Opinion

How the Democratic Party quit being wimpy

The Democratic Party released its 2016 platform — and it reveals a lot about its new bold spirit

The Democratic Party has completed work on its 2016 platform, and though there may be a few changes before it gets ratified at their convention, the major provisions are clear. What's also clear is that this is the most progressive platform the party has ever produced. Many people have noted in recent years how far the Republican Party has moved to the right; it's clear that the Democratic Party is also moving to the left. But more importantly, Democrats are no longer acting like they're ashamed of what they believe.

Let's look at some of what this year's platform will be advocating:

  • An increase in the minimum wage to $15 an hour, indexed to inflation
  • Abolishing the death penalty
  • Breaking up banks that pose a systemic risk to the economy because of their size
  • A "multi-millionaire surtax," an increased estate tax, and what sounds like a new version of the "Buffett Rule," which would impose a minimum tax on those with very high incomes
  • An increase in Social Security benefits
  • Allowing either a Medicare buy-in or some other form of "public option" in health coverage
  • A call for America to get half of its energy from clean sources in 10 years, and all of its energy from clean sources by the middle of the century
  • The repeal of the Hyde Amendment, which forbids the use of federal funds for abortions
  • Support for states legalizing marijuana, though not federal legalization

That all sounds like a smashing victory for Bernie Sanders, and with the exception of Cornel West (who abstained), all of Sanders' representatives on the committee voted in favor of this version of the platform. Sanders himself issued a statement saying that while there are some good things there, he wanted more, like a ban on fracking, a carbon tax, and opposition to the Trans-Pacific Partnership (Clinton has come out against the TPP, but it didn't make it into the platform). Which is to be expected, if Sanders' role now is to keep pushing the party to the left no matter how far it actually moves.
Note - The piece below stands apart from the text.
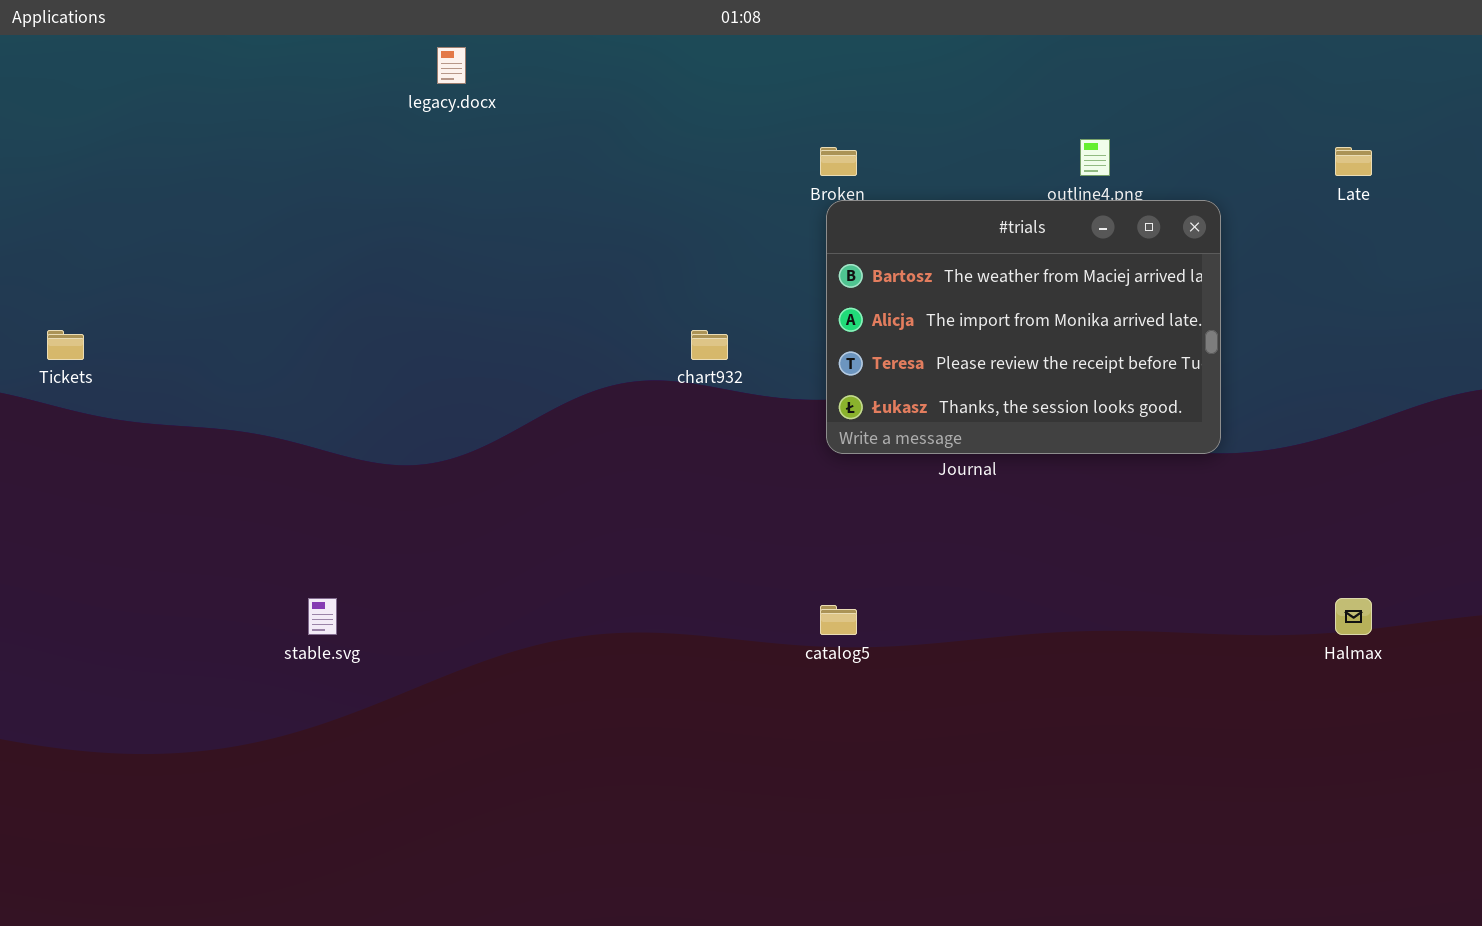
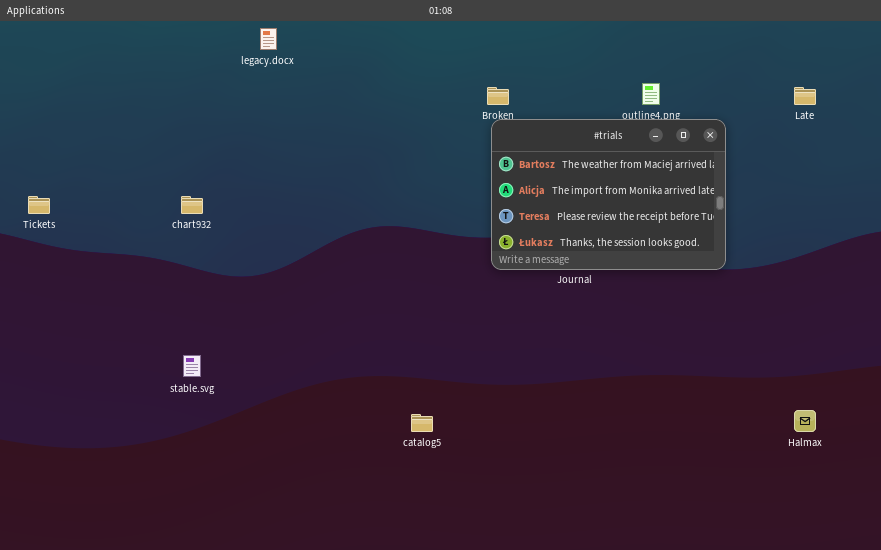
chart932: [691,330,728,360] -> [181,196,203,214], moved
Halmax: [1335,598,1372,635] -> [794,410,816,432], moved
catalog5: [820,605,857,635] -> [411,414,433,432], moved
But it would be absurd to deny that it has in fact changed. And much of the movement comes in the form of taking what Democrats already believed and being more emphatic about it. The repeal of the Hyde Amendment, for instance, demonstrates that Democrats aren't going to be apologetic about abortion rights; perhaps after watching the comprehensive war on those rights Republicans have waged in recent years, Democrats are finally fed up with the "safe, legal, and rare" language Bill Clinton used and are more willing to be forthright about abortion.
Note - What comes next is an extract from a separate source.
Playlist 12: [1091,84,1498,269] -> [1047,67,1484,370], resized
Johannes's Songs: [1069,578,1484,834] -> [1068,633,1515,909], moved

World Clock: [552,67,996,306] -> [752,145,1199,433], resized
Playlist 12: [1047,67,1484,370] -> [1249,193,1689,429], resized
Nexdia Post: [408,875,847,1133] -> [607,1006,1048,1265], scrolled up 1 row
In other areas, the platform has taken what were already consensus or at least majority positions among Democrats, like abolishing the death penalty or (sort of) supporting marijuana legalization, and saying them out loud. In other words, Democrats may move to the left, but what's really striking is how much more confident they seem in their own views.

Look at the recent sit-in in the House of Representatives over gun legislation. After two decades of living in fear of the NRA and hoping nobody would bring up guns, Democrats are now ready not only to advocate new legislation but to use the issue against their opponents. To anyone who knows how timid they've been on this issue, the change is remarkable.

Perhaps this new confidence comes from Democrats' understanding that they have majority support in the country, and simultaneously realizing that there's little they can do to win over the voters who despise them, particularly in the South. After years of approaching conservative white voters on their knees — Watch, I'll go hunting! I'll go to a NASCAR rally! Will that make you happy? — Democrats have decided that they don't really need those voters, and they'd do better to serve the people who might actually vote for them.

That's possible because there are fewer and fewer Democrats who actually depend on those voters to get elected. It's a story of our country's polarization, which has its roots in the party realignment that began in the 1960s. After Lyndon Johnson signed the Civil Rights Act, he told his press aide Bill Moyers, "I think we just delivered the South to the Republican Party for a long time to come." And he was right — conservative Southern whites who had been Democrats since the Civil War began to migrate to the Republican Party, eventually pushing moderate Republicans out. There remained a few white Southern Democratic politicians, but fewer and fewer with each passing year.

As this sorting process proceeded, the parties grew farther apart. But for a long time, particularly since the 1980s, the Democrats slowly got more liberal, while the Republicans rapidly got more conservative (you can see change in these graphs charting polarization in Congress). At this point it's hard to imagine how the GOP could get any more conservative unless it started advocating burning witches at the stake. Republicans' growing ideological extremism may have freed Democrats up to be themselves without worrying about whether they might alienate some white guy from Alabama whose vote they were never going to win anyway. And the spreading understanding of the Democrats' demographic advantage — where they have strong support among most of the groups whose proportion of the population is growing — serves to make them even more bold.

Bernie Sanders may be able to take some of the credit for a Democratic Party platform that's more liberal than ever before. But the truth is that it would probably have happened with or without him. Democrats may have ground to make up in Congress and on the state level, but more so than in an awfully long time, they know who they are and what they believe, and they aren't scared anymore to say it.